Em comunicado, a Polícia Judiciária (PJ) especifica que os detidos são sete homens e uma mulher, concretamente dois advogados, três técnicos oficiais de contas, dois empresários e um empregado de escritório.

Fonte da PJ disse à Lusa que um dos advogados detidos é Fernando Costa Salgado, de Famalicão, que já foi diretor da delegação de Braga do Instituto de Gestão Financeira da Segurança Social.

Em julho de 2011, Fernando Costa Salgado foi condenado a quatro anos de prisão pelo Tribunal de Famalicão, que deu como provado que o arguido, no exercício daquelas funções, se apoderou de 187 mil euros destinados ao pagamento de uma dívida ao Estado.

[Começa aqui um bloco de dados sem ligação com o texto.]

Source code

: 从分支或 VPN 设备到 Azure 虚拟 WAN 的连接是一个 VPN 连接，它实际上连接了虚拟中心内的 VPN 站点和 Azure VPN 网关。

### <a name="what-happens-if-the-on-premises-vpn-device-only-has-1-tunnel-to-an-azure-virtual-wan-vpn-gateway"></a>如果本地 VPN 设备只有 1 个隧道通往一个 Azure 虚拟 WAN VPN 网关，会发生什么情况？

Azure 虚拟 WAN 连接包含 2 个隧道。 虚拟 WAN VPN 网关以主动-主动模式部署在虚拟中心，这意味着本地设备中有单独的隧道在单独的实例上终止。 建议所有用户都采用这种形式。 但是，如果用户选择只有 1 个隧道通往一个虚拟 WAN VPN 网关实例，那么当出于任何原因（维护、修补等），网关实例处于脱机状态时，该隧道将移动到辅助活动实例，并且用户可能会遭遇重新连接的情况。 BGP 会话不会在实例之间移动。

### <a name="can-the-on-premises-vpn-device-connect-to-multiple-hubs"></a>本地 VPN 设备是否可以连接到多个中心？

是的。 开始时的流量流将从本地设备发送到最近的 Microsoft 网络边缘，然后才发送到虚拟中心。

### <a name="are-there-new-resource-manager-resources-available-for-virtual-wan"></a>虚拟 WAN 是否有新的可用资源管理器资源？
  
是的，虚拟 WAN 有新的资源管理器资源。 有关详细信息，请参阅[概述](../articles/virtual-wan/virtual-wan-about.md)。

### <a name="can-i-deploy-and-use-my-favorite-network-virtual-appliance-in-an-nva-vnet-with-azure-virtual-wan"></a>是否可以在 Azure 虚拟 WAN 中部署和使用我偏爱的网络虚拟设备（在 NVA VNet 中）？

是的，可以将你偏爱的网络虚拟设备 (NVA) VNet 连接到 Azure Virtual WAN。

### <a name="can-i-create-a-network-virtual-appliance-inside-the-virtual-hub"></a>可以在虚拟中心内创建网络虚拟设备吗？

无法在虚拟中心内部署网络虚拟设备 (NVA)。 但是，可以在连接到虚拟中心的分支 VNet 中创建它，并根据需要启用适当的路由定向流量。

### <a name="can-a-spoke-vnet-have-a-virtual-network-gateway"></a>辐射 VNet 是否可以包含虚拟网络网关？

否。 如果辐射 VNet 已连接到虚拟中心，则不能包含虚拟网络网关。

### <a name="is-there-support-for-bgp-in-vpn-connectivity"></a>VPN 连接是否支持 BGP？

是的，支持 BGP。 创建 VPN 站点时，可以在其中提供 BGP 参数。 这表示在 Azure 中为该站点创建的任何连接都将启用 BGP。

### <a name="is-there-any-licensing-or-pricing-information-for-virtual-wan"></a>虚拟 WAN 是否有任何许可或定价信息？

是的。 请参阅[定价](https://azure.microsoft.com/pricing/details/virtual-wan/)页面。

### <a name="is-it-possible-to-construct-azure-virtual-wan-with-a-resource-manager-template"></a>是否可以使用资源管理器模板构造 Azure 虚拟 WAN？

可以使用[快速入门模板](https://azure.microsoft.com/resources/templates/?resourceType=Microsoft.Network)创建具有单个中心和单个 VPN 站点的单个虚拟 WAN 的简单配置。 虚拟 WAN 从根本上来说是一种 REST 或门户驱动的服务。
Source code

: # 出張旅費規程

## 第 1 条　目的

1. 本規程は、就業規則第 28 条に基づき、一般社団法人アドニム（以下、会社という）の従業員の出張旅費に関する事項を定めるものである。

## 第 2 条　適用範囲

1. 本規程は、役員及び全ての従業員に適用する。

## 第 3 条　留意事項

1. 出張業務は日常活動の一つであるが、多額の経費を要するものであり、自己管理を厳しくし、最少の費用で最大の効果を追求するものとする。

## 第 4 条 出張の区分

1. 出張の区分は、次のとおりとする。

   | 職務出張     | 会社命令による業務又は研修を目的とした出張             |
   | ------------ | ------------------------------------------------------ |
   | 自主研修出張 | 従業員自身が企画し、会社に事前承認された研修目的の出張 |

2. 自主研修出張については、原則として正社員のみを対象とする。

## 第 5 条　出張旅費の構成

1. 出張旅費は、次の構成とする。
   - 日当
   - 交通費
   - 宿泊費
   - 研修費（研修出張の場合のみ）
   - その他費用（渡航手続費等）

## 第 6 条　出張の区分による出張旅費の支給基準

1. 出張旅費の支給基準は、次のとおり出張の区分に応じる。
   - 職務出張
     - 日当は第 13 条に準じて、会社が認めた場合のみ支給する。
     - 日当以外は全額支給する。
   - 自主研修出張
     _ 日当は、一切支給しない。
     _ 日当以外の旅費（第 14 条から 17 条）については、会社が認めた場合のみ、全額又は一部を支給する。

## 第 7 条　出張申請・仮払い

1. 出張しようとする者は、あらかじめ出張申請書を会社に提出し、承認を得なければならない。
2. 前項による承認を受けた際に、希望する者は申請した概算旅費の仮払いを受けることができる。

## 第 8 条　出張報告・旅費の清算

O outro advogado detido é irmão de Fernando Costa Salgado.

Na operação hoje desenvolvida pela PJ, com o nome “Trapos Soltos”, estão em causa crimes de associação criminosa, fraude fiscal qualificada, burla tributária à Segurança Social, burla qualificada, insolvência dolosa, corrupção e branqueamento de capitais.

Até ao momento, a investigação já apurou prejuízos para o Estado, em sede de IVA, IRC e contribuições para a Segurança Social, estimados em mais de 15 milhões de euros.

Os cerca de 20 arguidos constituídos são pessoas singulares e coletivas.

A investigação, a cargo da Polícia Judiciária de Braga, durava há cerca de ano e meio, e contou com a intervenção do Gabinete de Recuperação de Ativos na Diretoria do Norte, em equipa mista com a Direção de Finanças de Braga.

Hoje, foram realizadas cerca de 100 buscas domiciliárias e não domiciliárias e cumpridos oito mandados de detenção, em várias regiões do continente e ilhas, envolvendo elementos da PJ das diretorias do Norte e do Centro e dos departamentos do Funchal, Leiria e Vila Real, bem como da Autoridade Tributária e Aduaneira de Braga.

Os detidos, sete homens e uma mulher, vão ser apresentados às autoridades judiciárias competentes, para aplicação das respetivas medidas de coação.